# Work to complete
Among the records below, find the lines that contain "evenodd" and copy each of them.

# Supplied data
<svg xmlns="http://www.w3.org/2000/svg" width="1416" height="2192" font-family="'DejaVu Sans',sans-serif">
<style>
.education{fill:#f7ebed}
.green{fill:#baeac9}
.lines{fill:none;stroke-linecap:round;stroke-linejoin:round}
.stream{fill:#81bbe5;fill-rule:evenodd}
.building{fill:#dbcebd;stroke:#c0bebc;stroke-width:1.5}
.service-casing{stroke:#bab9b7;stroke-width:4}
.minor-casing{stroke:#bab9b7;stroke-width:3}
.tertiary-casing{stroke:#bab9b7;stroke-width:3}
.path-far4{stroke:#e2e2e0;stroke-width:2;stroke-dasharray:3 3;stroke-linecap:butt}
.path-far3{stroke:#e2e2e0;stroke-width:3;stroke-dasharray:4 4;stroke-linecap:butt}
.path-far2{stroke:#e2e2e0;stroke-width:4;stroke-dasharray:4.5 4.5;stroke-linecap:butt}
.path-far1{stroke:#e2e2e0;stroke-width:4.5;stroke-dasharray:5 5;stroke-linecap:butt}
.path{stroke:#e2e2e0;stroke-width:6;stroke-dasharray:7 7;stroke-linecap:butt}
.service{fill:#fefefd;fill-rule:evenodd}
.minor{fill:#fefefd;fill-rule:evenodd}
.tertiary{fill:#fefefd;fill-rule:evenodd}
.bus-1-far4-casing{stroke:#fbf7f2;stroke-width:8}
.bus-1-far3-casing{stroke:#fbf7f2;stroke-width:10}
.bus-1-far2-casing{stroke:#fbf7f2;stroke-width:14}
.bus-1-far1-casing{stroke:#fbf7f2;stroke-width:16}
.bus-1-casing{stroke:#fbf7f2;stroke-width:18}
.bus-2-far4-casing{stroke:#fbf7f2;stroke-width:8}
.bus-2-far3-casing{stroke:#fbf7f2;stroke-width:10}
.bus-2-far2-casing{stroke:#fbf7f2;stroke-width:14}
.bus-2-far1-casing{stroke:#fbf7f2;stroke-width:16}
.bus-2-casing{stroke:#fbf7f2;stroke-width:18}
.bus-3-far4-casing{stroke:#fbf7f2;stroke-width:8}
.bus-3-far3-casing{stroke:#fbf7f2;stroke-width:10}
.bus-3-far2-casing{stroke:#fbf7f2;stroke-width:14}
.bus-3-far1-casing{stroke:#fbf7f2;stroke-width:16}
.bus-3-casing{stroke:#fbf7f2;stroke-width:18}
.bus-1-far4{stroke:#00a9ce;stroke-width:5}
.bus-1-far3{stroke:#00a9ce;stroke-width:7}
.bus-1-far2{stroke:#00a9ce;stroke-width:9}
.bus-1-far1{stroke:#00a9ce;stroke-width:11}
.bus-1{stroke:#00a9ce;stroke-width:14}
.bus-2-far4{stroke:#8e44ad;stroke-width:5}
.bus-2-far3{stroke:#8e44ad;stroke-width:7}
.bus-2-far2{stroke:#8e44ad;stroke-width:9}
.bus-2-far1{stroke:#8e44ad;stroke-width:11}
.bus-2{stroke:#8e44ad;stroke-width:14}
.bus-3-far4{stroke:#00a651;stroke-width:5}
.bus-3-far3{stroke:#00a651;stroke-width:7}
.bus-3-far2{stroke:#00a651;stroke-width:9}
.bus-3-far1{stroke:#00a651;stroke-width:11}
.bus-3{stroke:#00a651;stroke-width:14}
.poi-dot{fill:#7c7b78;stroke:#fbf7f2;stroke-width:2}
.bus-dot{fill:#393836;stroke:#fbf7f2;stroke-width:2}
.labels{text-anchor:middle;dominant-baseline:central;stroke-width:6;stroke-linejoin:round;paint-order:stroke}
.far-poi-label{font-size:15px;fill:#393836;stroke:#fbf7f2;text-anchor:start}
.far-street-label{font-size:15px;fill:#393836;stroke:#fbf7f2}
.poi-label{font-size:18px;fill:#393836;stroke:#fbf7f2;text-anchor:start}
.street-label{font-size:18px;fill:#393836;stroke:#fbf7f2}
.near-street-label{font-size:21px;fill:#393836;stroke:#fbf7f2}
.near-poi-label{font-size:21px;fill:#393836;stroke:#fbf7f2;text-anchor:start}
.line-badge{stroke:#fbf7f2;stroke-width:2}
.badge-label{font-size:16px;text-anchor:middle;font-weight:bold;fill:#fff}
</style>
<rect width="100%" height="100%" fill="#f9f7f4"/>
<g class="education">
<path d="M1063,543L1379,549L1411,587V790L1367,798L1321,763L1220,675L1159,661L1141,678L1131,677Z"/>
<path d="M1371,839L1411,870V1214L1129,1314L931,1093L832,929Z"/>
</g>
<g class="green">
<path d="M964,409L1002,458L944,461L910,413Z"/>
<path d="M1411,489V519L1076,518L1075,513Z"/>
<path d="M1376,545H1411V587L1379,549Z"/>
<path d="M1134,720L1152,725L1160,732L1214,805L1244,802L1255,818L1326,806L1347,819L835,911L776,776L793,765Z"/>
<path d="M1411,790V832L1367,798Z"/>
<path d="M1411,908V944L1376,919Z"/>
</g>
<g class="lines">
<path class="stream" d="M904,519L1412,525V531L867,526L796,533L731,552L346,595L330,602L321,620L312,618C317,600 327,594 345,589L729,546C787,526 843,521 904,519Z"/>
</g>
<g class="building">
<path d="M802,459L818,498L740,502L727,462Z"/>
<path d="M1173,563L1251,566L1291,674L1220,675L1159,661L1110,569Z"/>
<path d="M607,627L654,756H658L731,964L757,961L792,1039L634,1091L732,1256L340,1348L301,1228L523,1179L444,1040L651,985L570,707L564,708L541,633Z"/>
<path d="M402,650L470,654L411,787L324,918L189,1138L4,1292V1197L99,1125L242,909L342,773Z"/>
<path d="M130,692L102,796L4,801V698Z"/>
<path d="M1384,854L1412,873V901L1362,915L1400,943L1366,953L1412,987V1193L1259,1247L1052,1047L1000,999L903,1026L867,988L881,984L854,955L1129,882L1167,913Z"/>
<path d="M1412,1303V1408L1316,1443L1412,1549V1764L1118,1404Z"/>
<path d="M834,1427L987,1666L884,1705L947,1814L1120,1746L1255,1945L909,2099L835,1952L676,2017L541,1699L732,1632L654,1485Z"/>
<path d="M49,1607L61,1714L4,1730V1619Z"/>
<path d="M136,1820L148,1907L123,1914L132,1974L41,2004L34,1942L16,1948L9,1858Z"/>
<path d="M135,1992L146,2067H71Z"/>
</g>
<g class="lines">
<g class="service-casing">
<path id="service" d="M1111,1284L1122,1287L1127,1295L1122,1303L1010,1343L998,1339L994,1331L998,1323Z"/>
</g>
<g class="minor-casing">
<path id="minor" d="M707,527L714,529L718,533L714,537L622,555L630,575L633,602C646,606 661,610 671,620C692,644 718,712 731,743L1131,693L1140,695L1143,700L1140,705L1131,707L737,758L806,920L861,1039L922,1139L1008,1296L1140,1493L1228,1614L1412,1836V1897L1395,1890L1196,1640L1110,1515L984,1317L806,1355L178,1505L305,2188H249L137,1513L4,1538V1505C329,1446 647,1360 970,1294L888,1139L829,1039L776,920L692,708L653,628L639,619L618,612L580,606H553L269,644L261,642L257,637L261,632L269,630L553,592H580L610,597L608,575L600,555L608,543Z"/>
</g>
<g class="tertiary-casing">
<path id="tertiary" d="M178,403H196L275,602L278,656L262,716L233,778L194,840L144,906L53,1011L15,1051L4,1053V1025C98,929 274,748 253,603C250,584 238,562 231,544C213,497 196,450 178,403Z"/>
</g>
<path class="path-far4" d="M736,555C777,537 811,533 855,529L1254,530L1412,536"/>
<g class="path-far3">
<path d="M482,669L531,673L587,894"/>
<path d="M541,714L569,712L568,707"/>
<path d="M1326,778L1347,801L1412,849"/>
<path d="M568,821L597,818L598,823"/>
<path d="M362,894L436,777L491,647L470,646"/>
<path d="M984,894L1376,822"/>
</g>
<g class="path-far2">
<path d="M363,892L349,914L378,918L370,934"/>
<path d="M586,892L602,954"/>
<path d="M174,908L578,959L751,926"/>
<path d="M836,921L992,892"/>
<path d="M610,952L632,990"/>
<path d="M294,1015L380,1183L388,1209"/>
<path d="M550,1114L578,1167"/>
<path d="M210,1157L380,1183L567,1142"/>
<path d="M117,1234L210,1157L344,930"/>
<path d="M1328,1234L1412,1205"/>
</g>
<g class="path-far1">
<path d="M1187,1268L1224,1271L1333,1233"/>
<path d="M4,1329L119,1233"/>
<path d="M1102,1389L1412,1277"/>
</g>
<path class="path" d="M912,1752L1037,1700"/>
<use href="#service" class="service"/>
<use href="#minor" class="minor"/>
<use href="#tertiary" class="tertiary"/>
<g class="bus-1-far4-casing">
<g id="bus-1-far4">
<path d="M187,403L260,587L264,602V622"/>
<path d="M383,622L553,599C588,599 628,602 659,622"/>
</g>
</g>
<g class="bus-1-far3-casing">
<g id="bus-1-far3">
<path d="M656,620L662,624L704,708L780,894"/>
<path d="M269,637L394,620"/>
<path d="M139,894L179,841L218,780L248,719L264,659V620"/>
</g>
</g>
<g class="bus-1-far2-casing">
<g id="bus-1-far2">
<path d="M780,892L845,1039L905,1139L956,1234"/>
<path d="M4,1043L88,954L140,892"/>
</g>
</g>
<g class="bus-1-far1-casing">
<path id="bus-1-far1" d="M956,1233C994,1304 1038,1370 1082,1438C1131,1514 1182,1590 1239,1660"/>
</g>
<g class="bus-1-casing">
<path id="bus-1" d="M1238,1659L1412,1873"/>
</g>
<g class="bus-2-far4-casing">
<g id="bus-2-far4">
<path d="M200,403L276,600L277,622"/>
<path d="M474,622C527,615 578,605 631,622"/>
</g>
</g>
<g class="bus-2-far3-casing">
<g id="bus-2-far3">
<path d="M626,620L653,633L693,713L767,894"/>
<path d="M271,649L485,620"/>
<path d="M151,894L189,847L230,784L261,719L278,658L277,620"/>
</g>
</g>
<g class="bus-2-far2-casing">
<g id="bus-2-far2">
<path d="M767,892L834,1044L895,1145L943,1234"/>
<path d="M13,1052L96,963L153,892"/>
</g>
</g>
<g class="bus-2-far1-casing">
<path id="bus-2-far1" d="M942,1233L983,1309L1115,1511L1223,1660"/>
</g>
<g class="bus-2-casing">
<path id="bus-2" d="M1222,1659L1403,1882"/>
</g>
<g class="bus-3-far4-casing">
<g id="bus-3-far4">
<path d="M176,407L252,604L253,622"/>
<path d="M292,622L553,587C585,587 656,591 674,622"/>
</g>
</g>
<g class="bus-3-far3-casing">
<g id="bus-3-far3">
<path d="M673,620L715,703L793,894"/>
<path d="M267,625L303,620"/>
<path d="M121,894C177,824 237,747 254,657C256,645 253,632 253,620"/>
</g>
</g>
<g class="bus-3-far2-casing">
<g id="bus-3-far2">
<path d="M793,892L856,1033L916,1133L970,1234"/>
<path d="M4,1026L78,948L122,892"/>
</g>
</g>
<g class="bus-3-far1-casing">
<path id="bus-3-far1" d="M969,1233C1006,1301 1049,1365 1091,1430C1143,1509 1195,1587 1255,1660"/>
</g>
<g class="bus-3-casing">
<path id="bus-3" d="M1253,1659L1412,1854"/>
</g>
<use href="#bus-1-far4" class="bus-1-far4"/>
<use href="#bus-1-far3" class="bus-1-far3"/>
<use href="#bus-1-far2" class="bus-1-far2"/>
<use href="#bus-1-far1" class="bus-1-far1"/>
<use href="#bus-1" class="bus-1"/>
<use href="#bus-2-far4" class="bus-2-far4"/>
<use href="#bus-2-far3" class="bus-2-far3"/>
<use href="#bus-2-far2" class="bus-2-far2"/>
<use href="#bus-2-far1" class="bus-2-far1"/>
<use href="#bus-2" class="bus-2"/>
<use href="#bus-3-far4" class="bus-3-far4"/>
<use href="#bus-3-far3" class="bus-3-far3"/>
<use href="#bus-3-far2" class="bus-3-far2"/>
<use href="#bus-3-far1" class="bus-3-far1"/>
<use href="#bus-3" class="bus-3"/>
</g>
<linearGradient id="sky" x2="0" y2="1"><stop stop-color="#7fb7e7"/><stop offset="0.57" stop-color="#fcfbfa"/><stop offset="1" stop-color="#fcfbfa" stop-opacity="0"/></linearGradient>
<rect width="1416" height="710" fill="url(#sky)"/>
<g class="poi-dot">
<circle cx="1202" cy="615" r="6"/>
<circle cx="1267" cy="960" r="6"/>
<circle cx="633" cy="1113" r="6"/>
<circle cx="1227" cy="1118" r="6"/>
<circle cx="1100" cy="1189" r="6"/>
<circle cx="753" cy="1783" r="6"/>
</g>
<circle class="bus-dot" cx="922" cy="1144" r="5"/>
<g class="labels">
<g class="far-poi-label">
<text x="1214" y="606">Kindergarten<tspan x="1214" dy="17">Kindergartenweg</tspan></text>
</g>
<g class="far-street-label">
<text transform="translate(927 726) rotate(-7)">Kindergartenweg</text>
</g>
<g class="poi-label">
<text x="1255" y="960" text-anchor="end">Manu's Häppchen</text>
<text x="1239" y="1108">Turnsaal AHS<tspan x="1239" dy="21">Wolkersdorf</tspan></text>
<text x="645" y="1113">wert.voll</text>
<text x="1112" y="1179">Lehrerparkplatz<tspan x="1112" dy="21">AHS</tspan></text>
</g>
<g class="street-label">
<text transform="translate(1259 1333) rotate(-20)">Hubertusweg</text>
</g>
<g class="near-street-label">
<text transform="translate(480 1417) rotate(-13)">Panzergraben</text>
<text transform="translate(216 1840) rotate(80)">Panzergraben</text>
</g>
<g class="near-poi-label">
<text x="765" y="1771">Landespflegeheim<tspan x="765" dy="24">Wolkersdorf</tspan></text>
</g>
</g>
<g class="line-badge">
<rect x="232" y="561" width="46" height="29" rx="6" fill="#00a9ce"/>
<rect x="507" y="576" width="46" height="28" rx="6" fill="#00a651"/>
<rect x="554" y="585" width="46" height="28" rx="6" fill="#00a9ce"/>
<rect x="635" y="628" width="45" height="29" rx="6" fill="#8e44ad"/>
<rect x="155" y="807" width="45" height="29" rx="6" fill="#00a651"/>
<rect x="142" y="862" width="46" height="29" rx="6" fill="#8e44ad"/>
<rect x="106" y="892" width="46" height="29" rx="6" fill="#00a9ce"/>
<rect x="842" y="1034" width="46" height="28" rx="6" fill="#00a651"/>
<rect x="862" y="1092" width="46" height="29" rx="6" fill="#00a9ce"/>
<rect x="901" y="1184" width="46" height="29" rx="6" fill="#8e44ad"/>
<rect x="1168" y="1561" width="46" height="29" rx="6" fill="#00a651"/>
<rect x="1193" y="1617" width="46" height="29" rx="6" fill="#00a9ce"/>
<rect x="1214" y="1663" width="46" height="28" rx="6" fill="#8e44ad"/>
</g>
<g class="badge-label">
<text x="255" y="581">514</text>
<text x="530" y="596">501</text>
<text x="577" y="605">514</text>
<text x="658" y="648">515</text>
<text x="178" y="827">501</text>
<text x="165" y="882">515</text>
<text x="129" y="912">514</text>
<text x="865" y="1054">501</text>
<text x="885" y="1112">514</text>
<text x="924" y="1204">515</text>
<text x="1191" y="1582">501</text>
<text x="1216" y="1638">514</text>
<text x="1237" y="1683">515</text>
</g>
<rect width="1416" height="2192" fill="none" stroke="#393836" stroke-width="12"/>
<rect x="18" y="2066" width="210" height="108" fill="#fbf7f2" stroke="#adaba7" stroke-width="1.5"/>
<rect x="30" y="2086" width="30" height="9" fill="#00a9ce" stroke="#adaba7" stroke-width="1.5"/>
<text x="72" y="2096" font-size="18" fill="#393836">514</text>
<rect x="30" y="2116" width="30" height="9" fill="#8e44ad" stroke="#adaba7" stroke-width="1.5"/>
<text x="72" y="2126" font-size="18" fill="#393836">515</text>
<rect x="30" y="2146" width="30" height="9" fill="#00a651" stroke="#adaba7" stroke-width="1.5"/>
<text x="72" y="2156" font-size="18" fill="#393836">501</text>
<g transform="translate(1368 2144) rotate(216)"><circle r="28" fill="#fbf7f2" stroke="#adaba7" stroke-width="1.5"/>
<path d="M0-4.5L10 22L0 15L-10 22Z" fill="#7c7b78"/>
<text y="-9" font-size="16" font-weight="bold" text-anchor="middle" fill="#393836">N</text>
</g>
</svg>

# Exercise result
.stream{fill:#81bbe5;fill-rule:evenodd}
.service{fill:#fefefd;fill-rule:evenodd}
.minor{fill:#fefefd;fill-rule:evenodd}
.tertiary{fill:#fefefd;fill-rule:evenodd}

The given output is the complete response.